Bois-Sinistre/03

La bibliothèque libre.
Éditions Édouard Garand (54p. 5-6).

III

« QUAND JE REVIENDRAI… »


— Mes enfants, dit Mme Duverney un soir, je me propose de retourner chez moi dans huit jours.

— Si tôt !

— Mais ! Voilà au-delà de trois mois que je suis avec vous ; deux mois et demi depuis la mort de ta mère, Arthur.
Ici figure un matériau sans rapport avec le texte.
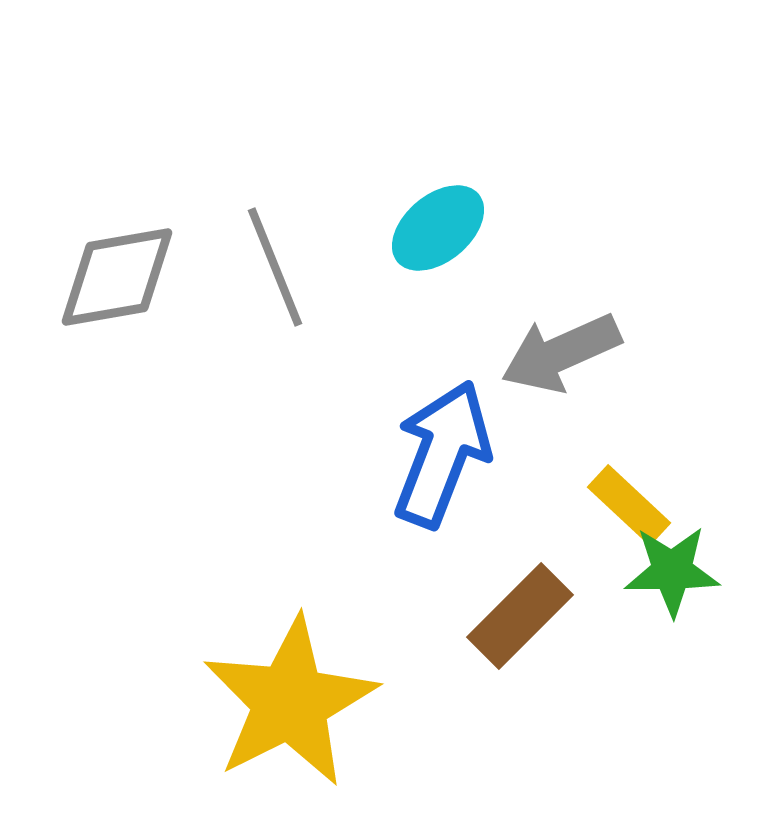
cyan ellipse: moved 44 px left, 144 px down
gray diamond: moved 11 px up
— Chère Mme Duverney, n’êtes-vous pas heureuse ici ? Pourquoi nous quitter ? demanda Arthur.

— Je suis, certes, très heureuse ici, mon garçon, répondit-elle ; mais, vois-tu, j’ai un petit chez moi, à J…, et je crois que je commence à m’en ennuyer un peu, car j’éprouve le besoin d’y retourner… Je te conseille donc de hâter les préparatifs pour ton mariage, Arthur ; je resterai pour cela, ajouta-t-elle en souriant.

— Très bien, acquiesça Arthur, souriant, lui aussi. Qu’en dit Marita ? demanda-t-il, en me pressant la main.

Je ne répondis rien, étant trop émue. Mme Duverney répondit pour moi :

— Oh ! Marita est toujours de ton opinion, Arthur ; c’est entendu ! Elle dit « Oui », je sais… Je ne peux pas la laisser seule ici avec toi ; donc le mariage devra se faire en dedans de huit jours ; sans quoi, j’emmènerai ta cousine avec moi, lorsque je partirai, fit Mme Duverney, en riant d’un grand cœur.

— Ce n’est guère probable que vous m’enleviez Marita ! répondit mon cousin, riant, lui aussi. Je partirai pour la ville demain matin, ajouta-t-il. Mme Duverney, vous voudrez bien vous occuper des préparatifs… pour le grand événement, n’est-ce pas ? Vous vous chargerez bien de voir à ce que tout soit prêt a temps ?

— Certainement.

— Voyez à ce que Marita soit mise convenablement, pour l’occasion, et faites préparer le repas de noces. Si vous avez besoin d’une femme pour aider à Espérance, dans la cuisine, engagez-en une… deux, s’il le faut. Bref, je laisse tout entre vos mains, sachant bien que je ne pourrais mieux faire ; n’est-ce pas ton opinion, à toi aussi, Marita chérie ?

— Ni Mme Duverney, ni moi, nous ne ferons la paresse, durant votre absence, Arthur, répondis-je, en souriant ; nous allons avoir beaucoup d’occupations, et vous trouverez tout à votre goût, à votre retour, j’en suis sûre.

— Ainsi, tu vas partir demain matin ? demanda Mme Duverney à mon cousin.

— Oui, répondit-il. Je serai absent pour trois ou quatre jours… Quand je reviendrai…

Il n’en dit pas davantage ; mais son sourire était infiniment tendre lorsqu’il se posa sur moi. Je ne pus m’empêcher de rougir timidement. Oh ! Comme je l’aimais mon cher fiancé ! J’aurais volontiers donné ma vie pour lui, me semblait-il.

Le lendemain matin, j’étais debout de bien bonne heure. Arthur partait par le train de neuf heures ; je voulais verser son café et aussi lui faire mes adieux… ou plutôt, lui dire « au revoir ».

Je n’avais pas demandé à mon cousin pourquoi il s’absentait pour trois ou quatre longs jours ; je devinais bien qu’il devait avoir des affaires à arranger et un habit à acheter, en vue de notre mariage. L… n’était qu’une toute petite ville, presqu’un village, et il était impossible de s’y procurer des marchandises un peu hors de l’ordinaire, tandis qu’à la Ville… Je savais bien une chose par exemple ; c’était que je compterais les jours, les heures, les minutes, les instants même, jusqu’au retour de mon bien-aimé !

Comme je passais près du salon, après le déjeuner. Arthur m’appela et j’allai docilement le trouver. Il était prêt à partir, car il avait endossé son pardessus et il tenait à la main sa canne, son chapeau et ses gants.

— Marita chérie, dit-il en souriant, veux-tu me rendre un service ?

— Ah ! Vous savez bien que oui, Arthur ! répondis-je, avec un regard qui devait être rempli d’amour et de dévouement.

Du petit doigt de sa main droite il enleva un anneau qu’il portait toujours et le passa à l’annulaire de ma main gauche.

— Il fait exactement ! s’écria-t-il. Merci, mon aimée, ajouta-t-il en remettant l’anneau à son doigt. Au revoir, petite cousine ; je serai de retour dans quatre jours, au plus.